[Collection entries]
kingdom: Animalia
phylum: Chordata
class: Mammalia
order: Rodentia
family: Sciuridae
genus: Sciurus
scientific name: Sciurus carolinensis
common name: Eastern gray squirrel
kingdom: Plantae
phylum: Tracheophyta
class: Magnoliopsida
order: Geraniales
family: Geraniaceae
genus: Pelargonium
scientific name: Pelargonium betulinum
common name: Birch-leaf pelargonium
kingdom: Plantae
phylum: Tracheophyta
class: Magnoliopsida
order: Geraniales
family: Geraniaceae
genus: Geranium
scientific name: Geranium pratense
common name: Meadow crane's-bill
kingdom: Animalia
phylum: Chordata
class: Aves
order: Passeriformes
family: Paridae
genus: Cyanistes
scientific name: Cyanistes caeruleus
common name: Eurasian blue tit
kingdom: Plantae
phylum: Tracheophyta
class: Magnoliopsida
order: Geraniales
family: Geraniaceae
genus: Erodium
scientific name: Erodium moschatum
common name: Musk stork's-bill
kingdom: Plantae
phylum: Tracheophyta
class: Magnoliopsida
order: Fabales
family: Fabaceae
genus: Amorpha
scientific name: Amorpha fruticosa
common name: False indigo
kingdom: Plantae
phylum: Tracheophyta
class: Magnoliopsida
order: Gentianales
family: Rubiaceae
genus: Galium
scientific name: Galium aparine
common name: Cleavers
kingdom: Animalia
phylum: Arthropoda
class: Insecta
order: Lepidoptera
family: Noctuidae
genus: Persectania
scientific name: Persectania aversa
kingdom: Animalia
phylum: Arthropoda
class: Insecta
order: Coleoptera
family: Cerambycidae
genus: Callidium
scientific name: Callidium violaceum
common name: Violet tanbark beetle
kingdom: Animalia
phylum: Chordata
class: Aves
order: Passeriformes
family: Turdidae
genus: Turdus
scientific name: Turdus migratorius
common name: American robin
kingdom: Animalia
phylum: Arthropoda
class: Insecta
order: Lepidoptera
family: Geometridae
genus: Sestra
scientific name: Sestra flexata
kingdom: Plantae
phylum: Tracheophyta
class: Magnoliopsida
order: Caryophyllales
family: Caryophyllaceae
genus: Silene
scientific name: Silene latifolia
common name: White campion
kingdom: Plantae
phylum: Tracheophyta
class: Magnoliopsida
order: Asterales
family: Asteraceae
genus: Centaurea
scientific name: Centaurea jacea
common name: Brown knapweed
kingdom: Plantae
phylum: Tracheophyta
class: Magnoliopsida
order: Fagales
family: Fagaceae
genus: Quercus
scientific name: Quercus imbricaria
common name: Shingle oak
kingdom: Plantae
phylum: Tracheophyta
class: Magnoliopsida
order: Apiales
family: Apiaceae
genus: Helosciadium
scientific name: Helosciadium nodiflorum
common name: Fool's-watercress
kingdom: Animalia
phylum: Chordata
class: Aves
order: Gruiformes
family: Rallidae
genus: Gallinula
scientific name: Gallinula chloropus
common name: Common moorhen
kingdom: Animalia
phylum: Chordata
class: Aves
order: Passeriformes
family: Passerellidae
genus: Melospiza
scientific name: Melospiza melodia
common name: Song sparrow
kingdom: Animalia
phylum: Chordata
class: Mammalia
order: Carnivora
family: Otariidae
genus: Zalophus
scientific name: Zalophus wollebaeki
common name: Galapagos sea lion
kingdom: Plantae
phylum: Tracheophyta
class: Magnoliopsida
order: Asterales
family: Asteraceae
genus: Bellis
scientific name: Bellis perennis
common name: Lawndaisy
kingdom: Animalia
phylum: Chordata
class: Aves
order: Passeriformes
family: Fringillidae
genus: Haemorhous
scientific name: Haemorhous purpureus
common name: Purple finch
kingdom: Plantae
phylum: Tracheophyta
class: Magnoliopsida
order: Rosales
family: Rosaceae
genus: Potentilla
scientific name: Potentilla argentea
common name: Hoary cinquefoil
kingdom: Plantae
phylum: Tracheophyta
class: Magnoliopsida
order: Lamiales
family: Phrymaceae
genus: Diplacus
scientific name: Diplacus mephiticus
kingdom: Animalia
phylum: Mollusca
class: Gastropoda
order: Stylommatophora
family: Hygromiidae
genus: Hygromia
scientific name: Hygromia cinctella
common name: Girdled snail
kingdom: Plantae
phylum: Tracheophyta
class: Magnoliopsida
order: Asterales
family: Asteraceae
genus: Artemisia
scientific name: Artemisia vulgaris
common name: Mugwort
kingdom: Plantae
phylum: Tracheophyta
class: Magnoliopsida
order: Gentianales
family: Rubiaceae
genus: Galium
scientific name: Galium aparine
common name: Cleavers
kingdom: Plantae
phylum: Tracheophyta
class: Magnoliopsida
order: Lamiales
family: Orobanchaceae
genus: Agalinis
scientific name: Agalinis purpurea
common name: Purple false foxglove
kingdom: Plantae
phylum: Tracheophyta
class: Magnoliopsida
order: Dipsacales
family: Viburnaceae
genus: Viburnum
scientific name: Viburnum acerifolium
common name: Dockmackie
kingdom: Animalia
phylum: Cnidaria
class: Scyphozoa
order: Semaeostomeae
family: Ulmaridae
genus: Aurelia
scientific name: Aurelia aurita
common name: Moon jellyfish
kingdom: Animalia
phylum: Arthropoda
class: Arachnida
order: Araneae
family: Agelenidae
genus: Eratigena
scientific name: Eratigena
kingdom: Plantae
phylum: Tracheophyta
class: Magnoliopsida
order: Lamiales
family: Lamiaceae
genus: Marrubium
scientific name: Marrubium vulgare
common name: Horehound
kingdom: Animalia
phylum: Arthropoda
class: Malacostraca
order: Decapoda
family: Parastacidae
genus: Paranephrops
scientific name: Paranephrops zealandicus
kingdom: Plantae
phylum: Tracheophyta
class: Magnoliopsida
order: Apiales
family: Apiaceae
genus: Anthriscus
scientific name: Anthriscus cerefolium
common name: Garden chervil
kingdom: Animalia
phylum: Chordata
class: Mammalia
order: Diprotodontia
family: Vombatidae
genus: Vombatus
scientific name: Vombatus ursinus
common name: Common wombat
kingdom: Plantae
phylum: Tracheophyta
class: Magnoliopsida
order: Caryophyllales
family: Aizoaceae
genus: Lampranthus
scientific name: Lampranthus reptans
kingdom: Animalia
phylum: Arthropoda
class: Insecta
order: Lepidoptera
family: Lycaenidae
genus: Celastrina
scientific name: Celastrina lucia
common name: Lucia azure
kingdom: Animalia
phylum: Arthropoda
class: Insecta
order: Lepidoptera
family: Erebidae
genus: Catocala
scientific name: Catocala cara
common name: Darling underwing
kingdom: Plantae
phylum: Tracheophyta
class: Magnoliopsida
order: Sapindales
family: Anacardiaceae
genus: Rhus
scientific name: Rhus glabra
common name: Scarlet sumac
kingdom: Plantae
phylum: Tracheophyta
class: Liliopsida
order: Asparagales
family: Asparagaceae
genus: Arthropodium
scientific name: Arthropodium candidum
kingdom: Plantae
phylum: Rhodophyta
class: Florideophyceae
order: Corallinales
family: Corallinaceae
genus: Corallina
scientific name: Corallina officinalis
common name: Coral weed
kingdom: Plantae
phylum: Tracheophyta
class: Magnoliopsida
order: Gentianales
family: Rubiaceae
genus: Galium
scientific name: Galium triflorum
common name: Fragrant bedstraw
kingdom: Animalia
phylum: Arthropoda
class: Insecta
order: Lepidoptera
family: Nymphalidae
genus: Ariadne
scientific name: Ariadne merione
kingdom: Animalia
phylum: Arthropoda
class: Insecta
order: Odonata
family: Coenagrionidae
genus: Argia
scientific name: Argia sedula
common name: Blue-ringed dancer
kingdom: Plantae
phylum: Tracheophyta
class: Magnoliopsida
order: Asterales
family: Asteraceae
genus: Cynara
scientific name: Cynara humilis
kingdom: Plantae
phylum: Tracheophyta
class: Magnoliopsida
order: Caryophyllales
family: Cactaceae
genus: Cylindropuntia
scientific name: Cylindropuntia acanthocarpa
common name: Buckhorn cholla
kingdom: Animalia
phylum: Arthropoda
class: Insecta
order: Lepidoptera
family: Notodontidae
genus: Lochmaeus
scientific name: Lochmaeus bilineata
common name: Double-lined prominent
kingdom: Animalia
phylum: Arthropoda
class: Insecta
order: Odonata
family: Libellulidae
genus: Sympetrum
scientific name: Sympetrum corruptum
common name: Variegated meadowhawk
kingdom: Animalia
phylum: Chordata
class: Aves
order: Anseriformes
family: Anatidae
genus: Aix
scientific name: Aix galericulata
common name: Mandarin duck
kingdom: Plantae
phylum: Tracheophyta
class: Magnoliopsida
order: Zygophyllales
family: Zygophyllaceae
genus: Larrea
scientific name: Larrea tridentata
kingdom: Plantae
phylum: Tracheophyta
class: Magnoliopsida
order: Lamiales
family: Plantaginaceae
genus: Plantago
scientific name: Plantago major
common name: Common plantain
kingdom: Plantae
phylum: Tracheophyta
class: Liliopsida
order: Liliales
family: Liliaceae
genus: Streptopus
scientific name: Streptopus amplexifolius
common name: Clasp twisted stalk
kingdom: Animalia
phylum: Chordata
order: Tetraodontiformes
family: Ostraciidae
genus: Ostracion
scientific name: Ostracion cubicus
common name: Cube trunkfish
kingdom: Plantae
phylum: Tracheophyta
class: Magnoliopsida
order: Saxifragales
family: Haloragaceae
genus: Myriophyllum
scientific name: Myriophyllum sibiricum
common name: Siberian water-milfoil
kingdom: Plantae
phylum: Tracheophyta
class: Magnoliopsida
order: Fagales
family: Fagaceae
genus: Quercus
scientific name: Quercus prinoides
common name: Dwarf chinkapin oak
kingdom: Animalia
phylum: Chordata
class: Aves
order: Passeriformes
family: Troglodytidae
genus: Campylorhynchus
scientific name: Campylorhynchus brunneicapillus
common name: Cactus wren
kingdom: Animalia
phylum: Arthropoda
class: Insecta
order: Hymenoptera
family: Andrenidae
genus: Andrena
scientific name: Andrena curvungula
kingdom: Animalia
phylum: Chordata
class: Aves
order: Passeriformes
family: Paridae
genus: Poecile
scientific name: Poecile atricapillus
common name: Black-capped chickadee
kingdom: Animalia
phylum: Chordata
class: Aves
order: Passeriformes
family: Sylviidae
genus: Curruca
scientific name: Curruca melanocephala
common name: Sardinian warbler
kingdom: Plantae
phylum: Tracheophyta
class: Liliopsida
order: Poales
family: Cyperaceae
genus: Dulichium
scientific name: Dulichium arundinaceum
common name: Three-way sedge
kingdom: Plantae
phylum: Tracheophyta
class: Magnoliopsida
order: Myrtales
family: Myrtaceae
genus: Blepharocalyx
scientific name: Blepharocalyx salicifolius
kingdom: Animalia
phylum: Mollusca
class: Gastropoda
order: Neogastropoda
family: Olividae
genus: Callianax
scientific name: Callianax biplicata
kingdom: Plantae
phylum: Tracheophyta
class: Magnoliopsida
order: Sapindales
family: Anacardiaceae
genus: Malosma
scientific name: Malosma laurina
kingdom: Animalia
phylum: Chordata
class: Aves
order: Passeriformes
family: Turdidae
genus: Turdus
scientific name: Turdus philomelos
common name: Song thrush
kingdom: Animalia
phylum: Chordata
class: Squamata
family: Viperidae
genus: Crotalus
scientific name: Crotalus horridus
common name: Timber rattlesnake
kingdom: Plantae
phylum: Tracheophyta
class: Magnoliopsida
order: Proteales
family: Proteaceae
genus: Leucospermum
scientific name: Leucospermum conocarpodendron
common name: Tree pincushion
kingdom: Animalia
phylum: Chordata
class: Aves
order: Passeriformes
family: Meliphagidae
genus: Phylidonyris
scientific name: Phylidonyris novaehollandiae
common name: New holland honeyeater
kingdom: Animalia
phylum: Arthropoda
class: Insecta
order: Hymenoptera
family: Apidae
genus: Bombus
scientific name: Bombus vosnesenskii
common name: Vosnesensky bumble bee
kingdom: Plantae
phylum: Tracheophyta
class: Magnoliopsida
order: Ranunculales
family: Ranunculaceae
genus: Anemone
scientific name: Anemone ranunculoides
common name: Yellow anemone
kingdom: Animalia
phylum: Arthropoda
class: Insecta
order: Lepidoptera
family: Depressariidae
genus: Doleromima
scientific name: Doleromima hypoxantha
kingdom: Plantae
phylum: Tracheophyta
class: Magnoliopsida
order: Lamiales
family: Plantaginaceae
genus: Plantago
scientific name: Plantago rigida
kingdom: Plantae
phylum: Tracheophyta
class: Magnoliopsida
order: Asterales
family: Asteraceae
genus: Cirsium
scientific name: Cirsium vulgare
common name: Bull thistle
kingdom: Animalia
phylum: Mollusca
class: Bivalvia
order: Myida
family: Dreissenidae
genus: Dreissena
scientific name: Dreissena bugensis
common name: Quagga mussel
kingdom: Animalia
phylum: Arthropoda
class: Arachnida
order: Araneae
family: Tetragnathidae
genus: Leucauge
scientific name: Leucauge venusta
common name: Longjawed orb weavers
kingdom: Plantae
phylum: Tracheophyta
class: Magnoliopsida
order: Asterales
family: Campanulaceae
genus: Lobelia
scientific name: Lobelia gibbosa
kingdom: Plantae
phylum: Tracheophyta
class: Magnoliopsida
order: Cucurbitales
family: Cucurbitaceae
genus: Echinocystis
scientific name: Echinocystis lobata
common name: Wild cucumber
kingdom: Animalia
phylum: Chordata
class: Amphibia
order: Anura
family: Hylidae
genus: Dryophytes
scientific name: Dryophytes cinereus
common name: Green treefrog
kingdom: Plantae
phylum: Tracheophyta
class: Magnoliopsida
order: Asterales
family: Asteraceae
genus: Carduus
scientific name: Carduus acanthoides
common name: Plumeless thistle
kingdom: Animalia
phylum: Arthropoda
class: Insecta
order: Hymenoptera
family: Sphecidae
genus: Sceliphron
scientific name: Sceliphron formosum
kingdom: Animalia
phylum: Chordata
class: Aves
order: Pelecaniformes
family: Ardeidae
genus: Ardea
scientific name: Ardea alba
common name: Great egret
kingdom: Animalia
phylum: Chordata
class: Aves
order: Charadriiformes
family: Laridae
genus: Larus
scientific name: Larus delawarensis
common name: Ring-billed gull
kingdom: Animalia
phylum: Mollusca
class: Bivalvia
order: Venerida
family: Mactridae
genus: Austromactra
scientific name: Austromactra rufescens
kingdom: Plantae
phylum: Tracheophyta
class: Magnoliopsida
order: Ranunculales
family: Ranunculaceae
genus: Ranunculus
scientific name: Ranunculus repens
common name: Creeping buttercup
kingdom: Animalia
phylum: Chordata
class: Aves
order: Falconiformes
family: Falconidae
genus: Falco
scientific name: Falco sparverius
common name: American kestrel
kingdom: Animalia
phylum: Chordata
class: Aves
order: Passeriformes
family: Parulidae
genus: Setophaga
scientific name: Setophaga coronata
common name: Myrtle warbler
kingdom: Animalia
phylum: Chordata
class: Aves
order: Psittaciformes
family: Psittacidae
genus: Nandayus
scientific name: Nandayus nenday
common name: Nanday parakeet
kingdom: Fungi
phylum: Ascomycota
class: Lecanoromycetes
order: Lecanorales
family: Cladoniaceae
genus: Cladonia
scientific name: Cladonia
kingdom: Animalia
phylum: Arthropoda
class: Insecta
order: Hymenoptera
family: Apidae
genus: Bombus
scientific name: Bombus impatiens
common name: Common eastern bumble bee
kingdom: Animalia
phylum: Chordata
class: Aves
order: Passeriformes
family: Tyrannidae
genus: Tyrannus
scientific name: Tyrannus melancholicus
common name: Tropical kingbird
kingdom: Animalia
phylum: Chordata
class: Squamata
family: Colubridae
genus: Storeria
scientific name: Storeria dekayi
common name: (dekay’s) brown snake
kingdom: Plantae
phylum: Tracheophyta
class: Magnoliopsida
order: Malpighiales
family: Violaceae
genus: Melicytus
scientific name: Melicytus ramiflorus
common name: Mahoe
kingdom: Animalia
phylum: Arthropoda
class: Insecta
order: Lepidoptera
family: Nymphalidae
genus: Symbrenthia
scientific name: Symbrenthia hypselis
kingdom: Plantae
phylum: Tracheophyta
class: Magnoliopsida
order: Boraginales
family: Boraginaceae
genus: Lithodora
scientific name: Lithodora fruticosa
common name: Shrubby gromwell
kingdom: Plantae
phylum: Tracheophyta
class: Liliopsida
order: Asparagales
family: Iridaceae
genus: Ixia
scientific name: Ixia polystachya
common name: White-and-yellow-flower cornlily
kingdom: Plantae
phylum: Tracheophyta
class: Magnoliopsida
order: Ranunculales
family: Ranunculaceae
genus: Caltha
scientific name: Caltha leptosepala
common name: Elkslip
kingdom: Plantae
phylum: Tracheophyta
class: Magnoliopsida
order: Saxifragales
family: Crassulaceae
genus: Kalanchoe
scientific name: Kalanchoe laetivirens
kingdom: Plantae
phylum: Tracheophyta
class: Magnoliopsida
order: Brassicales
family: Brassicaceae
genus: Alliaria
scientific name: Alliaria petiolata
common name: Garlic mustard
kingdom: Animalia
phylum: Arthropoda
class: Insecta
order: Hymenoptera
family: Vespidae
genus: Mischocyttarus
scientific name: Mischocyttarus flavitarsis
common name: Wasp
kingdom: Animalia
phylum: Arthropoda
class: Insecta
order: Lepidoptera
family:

- **Prompt**: Please repeat the lines of the records from the line with "scientific name: Vombatus ursinus" to the line with "family: Cactaceae", including both of those lines and nothing else.

- **Answer**:
scientific name: Vombatus ursinus
common name: Common wombat
kingdom: Plantae
phylum: Tracheophyta
class: Magnoliopsida
order: Caryophyllales
family: Aizoaceae
genus: Lampranthus
scientific name: Lampranthus reptans
kingdom: Animalia
phylum: Arthropoda
class: Insecta
order: Lepidoptera
family: Lycaenidae
genus: Celastrina
scientific name: Celastrina lucia
common name: Lucia azure
kingdom: Animalia
phylum: Arthropoda
class: Insecta
order: Lepidoptera
family: Erebidae
genus: Catocala
scientific name: Catocala cara
common name: Darling underwing
kingdom: Plantae
phylum: Tracheophyta
class: Magnoliopsida
order: Sapindales
family: Anacardiaceae
genus: Rhus
scientific name: Rhus glabra
common name: Scarlet sumac
kingdom: Plantae
phylum: Tracheophyta
class: Liliopsida
order: Asparagales
family: Asparagaceae
genus: Arthropodium
scientific name: Arthropodium candidum
kingdom: Plantae
phylum: Rhodophyta
class: Florideophyceae
order: Corallinales
family: Corallinaceae
genus: Corallina
scientific name: Corallina officinalis
common name: Coral weed
kingdom: Plantae
phylum: Tracheophyta
class: Magnoliopsida
order: Gentianales
family: Rubiaceae
genus: Galium
scientific name: Galium triflorum
common name: Fragrant bedstraw
kingdom: Animalia
phylum: Arthropoda
class: Insecta
order: Lepidoptera
family: Nymphalidae
genus: Ariadne
scientific name: Ariadne merione
kingdom: Animalia
phylum: Arthropoda
class: Insecta
order: Odonata
family: Coenagrionidae
genus: Argia
scientific name: Argia sedula
common name: Blue-ringed dancer
kingdom: Plantae
phylum: Tracheophyta
class: Magnoliopsida
order: Asterales
family: Asteraceae
genus: Cynara
scientific name: Cynara humilis
kingdom: Plantae
phylum: Tracheophyta
class: Magnoliopsida
order: Caryophyllales
family: Cactaceae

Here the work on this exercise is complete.